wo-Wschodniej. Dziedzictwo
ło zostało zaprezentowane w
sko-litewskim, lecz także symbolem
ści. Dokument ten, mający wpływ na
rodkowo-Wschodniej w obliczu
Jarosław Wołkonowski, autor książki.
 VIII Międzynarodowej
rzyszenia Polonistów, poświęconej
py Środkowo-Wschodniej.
------------------------------------------------------------
DESCRIPTION OF THE TASK:
Reproduce all of the entries verbatim.

RESPONSE FOR THIS EXERCISE:
wo-Wschodniej. Dziedzictwo
ło zostało zaprezentowane w
sko-litewskim, lecz także symbolem
ści. Dokument ten, mający wpływ na
rodkowo-Wschodniej w obliczu
Jarosław Wołkonowski, autor książki.
 VIII Międzynarodowej
rzyszenia Polonistów, poświęconej
py Środkowo-Wschodniej.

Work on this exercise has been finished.